Rechts der Kunststoff-Zerkleinerer, links daneben die zu zerkleinernden Großteile (Bild: Weima).
Die in Delft ansässige CEAD Group B.V. entwickelt und baut großformatige Additive-Manufacturing-Systeme (LFAM) für die Schiffs-, Bau- und Verbundwerkstoffindustrie. Ihre granulatbasierte 3D-Drucktechnologie ermöglicht es Anwendern, große Bauteile unter Verwendung von faserverstärkten thermoplastischen Verbundwerkstoffen (FRP) herzustellen, etwa ganze Boote. Dieser Pellet-Extrusionsprozess bietet große Designfreiheit und einen beschleunigten Übergang vom Entwurf zur Produktion.

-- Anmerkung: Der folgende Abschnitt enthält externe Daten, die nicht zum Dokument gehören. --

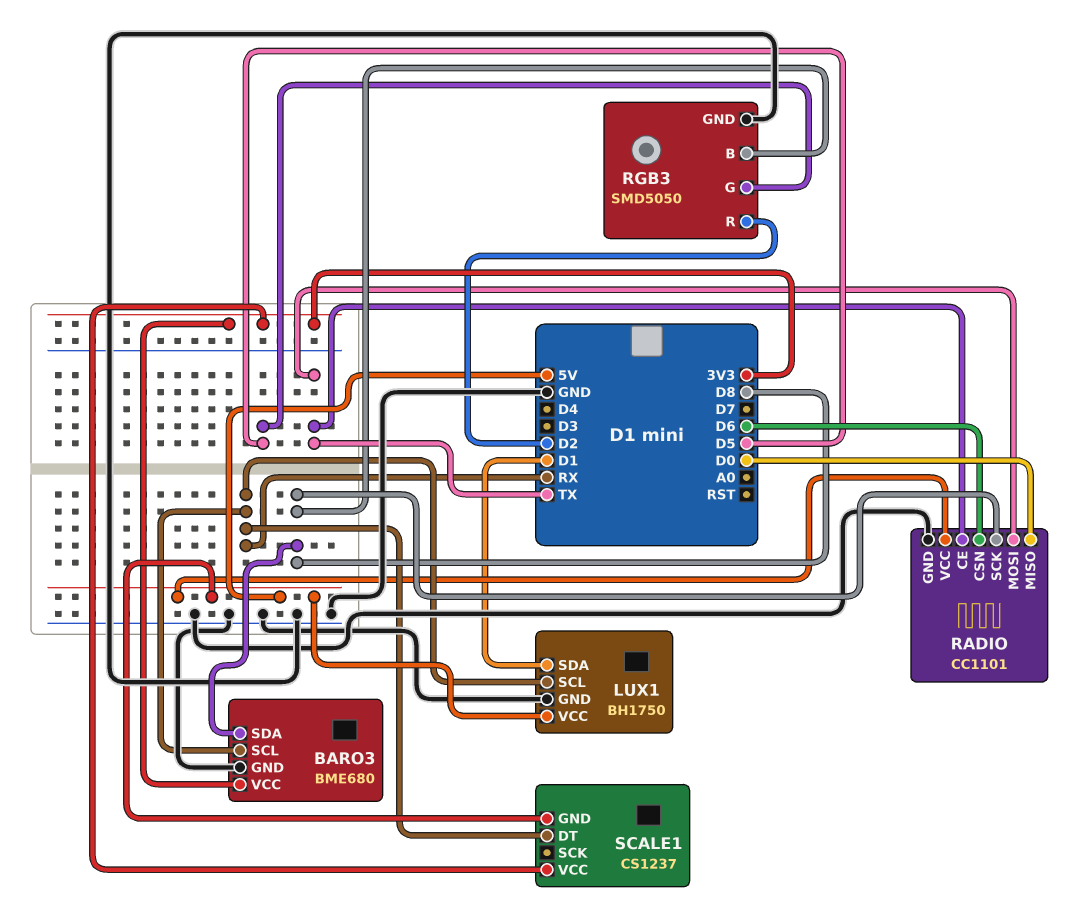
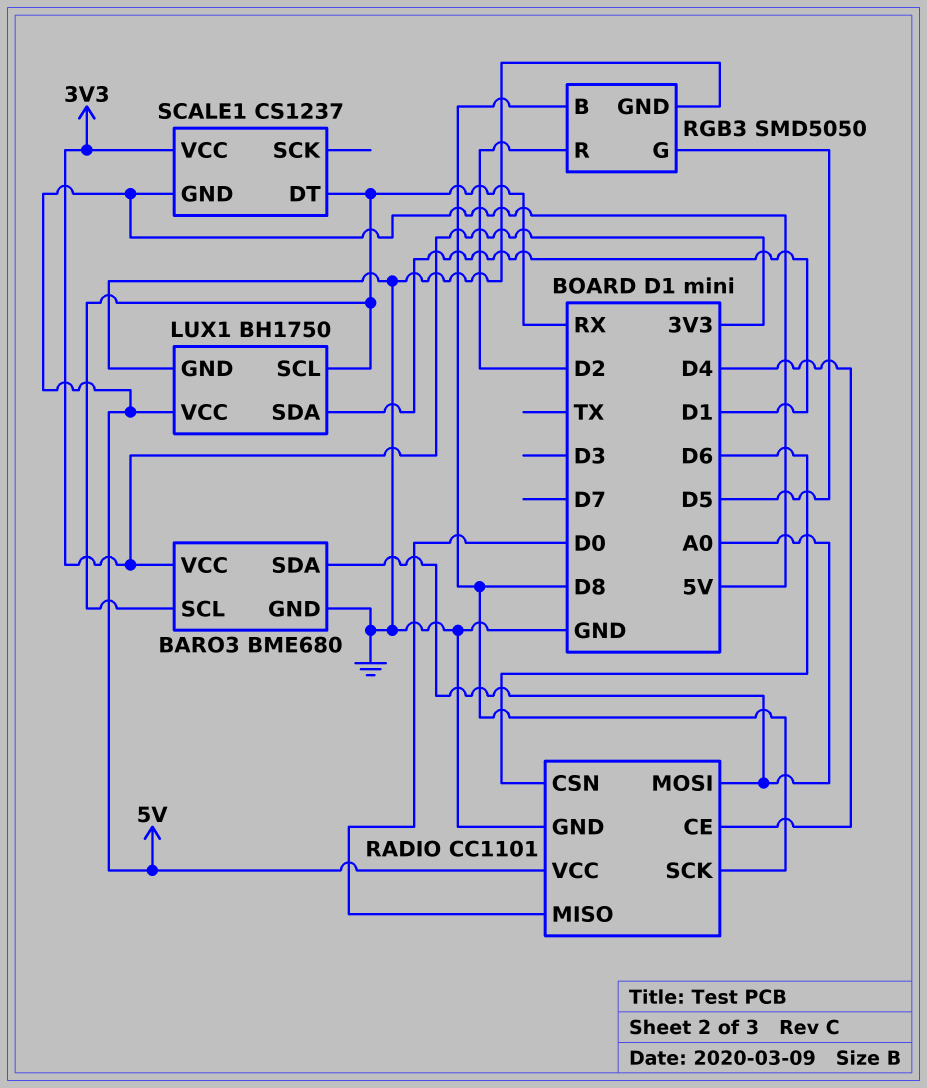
BARO3 pin SDA: D8 -> A0
RADIO pin CE: TX -> D4
RADIO pin MOSI: TX -> A0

Was geschieht dabei jedoch mit den verworfenen Drucken und Prototypen? Im Maritime Application Center des Unternehmens, wo massive Bootssektionen gedruckt werden, können die Überreste mehrere hundert Kilogramm wiegen. Eine Entsorgung solcher Großteile auf herkömmlichem Weg war weder effizient noch nachhaltig.
Passende Recyclinglösung
Die passende Recyclinglösung fand der Betrieb bei Weima. Der Einwellen-Zerkleinerer »WLK 4« mit 10-mm-Sieb zerkleinert mühelos verstärkte thermoplastische Komponenten und verwandelt sie in gleichmäßige Flakes von etwa 10 mm Größe. Diese Flakes dienen als Zwischenmaterial für die Wiederverwertung sowie das Upcycling und unterstützen das Unternehmen auf seinem Weg zu einem geschlossenen Materialkreislauf: vom Druck zum Produkt und wieder zum Druck.
Gemeinsam mit mehreren niederländischen Partnern untersucht der Betrieb daher auch, wie das zerkleinerte Material erneut pelletiert werden kann, um es wieder in Pellet-Extrusions-3D-Druckern einzusetzen. Erste Tests zeigten sich als vielversprechend, die kurzfaserverstärkten Verbundstoffe lassen sich erfolgreich in neues Ausgangsmaterial verwandeln, ohne dass die Druckqualität leidet. Dieser Ansatz reduziert nicht nur den Materialabfall, sondern bietet auch neue Wege für eine geschlossene additive Fertigung.